Monsieur,
J’ai pu relever dans votre journal quelques articles discutant le pour et le contre des raisons pour lesquelles j’aurais récusé mes avocats F. B. Scott et E. D. MacDougall. Si vous vous voulez bien m’accorder un peu de temps, je pense pouvoir éclairer la question.
J’avais plusieurs raisons de récuser, ou de tenter de récuser ces avocats. La principale, cependant, reste qu’ils n’ont jamais essayé de contredire les témoins de l’accusation, échouant complètement à exposer les arguments de la défense.
Comme je leur demandai pourquoi ils ne se servaient pas des transcriptions de l’audience préliminaire pour confronter les témoins à leur déclarations précédentes, ils m’affirmèrent piteusement que l’audience préliminaire n’avait rien à voir avec le procès et qu’ils n’avaient pas le droit d’utiliser ces transcriptions.
Je me saisis d’un de ces documents pour tenter d’y jeter un œil, mais M. Scott me le prit des mains, décrétant que « ça aurait un mauvais effet sur le jury ». J’en tirai la conclusion que Scott et MacDougall n’avaient aucune intention de me défendre et je fis ce que n’importe qui d’autre aurait fait : je me levai et leur montrai la porte.
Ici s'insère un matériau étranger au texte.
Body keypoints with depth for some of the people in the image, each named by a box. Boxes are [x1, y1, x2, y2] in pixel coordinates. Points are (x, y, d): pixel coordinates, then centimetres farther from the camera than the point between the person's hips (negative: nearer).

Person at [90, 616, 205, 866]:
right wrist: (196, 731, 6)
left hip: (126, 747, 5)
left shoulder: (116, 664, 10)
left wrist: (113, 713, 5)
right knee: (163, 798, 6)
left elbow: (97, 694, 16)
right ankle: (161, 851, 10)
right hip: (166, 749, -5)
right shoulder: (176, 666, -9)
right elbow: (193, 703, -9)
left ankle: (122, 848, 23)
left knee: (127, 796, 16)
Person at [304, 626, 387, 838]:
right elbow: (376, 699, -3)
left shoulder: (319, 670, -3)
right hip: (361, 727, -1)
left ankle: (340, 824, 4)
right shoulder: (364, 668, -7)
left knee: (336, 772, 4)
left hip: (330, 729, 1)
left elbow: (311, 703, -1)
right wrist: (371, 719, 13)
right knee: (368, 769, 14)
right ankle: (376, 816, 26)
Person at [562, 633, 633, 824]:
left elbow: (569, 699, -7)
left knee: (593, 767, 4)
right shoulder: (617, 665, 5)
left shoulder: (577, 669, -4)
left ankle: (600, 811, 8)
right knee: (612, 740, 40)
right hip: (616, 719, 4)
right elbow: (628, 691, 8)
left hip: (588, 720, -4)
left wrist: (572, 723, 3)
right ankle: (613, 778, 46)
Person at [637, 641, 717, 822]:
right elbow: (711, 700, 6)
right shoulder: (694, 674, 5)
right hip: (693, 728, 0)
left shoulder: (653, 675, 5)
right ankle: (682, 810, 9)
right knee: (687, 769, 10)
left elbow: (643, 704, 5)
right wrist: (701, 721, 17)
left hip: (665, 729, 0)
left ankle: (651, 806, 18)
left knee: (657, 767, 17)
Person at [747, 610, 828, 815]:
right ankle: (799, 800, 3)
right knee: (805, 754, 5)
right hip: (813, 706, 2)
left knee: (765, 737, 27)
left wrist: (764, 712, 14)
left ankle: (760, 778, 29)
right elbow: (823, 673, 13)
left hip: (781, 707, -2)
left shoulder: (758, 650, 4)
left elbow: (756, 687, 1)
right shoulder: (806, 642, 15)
Mais, à ma grande surprise, je découvris que le juge avait le pouvoir de m’imposer ces avocats, en dépit de toutes mes protestations.
La seule chose qui compte quoi qu’il en soit est la suivante : je n’ai pas tué Morrison et ne sais rien de cette affaire.
Morrison fut, comme tous les faits le démontrent, victime d’une vengeance et je n’étais pas en ville depuis assez longtemps pour m’y faire des ennemis. Juste avant mon arrestation, je revenais de Park City, où je travaillais à la mine.
Considérant la notoriété de M. Morrison, il fallait un « bouc émissaire » et le soussigné n’étant, pensaient-ils, qu’un vagabond sans attaches, un suédois et, pire que tout, un IWW, il n’avait de toute façon pas le droit de vivre et fut dès lors désigné « bouc émissaire ».
Certains membres du jury, dont son président, n’ont jamais été assignés pour cette affaire. Il y a des vices de procédure, et des parjures implorant pardon au ciel et, d’après les lois de ce pays, j’ai droit à un nouveau procès, et le fait que la Cour suprême me le refuse démontre que la belle formule de l’« égalité devant la loi » est vide de sens à Salt Lake City.
Voici ce que le juge Hilton de Denver, une des plus grandes autorités en la matière, devait dire à ce propos :
La décision de la Cour suprême m’a beaucoup surpris, mais la raison pour laquelle le verdict fut confirmé tient, je pense, à la perversion de la procédure en première instance.
Cette déclaration indique clairement pourquoi la requête pour un nouveau procès fut rejetée et n’a besoin d’aucune explication. En conclusion je voudrais préciser que mes antécédents ne sont pas aussi sombres qu’ils ont pu être dépeints.
En dépit des portraits hideux et de toutes les choses horribles racontées ou imprimées à mon sujet, je n’ai été arrêté qu’une seule fois dans ma vie et c’était à San Pedro, en Californie. À l’époque de la grève des dockers et des débardeurs j’étais secrétaire du comité de grève et j’imagine avoir été un peu trop actif au goût du bourgmestre, qui m’arrêta et m’envoya trente jours à la prison municipale pour « vagabondage » — et voici l’intégralité de mon « casier judiciaire ».
J’ai travaillé dur pour vivre, j’ai payé pour tout ce dont j’avais besoin et mon temps libre je le passe à peindre, à écrire des chansons et à composer de la musique.
Maintenant, si le peuple de l’État de l’Utah veut m’abattre sans me laisser une chance de me défendre, amenez votre peloton d’exécution — je suis prêt.
J’aurai vécu en artiste et je mourrai en artiste.